> [Supplied material]
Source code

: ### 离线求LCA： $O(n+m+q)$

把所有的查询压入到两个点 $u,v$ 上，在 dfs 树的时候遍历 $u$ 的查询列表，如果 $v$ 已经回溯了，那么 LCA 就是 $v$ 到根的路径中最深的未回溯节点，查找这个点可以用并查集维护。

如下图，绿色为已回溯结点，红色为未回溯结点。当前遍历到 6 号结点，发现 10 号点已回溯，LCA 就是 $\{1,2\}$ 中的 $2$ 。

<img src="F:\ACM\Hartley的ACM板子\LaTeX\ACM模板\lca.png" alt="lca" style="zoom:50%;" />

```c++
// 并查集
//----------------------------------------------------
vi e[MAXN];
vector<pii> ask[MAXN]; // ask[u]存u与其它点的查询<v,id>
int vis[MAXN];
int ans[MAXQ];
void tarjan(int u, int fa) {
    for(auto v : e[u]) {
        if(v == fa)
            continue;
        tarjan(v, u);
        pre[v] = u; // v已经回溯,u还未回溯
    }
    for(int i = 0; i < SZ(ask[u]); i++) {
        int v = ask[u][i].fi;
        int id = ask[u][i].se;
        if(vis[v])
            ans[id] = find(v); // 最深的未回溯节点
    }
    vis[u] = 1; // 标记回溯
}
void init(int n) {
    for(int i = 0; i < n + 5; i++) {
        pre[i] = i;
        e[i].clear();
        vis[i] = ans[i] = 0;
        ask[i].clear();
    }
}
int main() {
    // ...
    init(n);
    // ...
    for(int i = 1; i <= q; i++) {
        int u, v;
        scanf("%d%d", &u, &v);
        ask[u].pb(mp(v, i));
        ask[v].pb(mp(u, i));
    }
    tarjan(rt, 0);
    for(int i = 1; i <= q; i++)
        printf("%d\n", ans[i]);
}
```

> [Goal of the exercise]
Find the word "MAXN" in the data and show each line that holds it.

> [Answer to this problem]
vi e[MAXN];
vector<pii> ask[MAXN]; // ask[u]存u与其它点的查询<v,id>
int vis[MAXN];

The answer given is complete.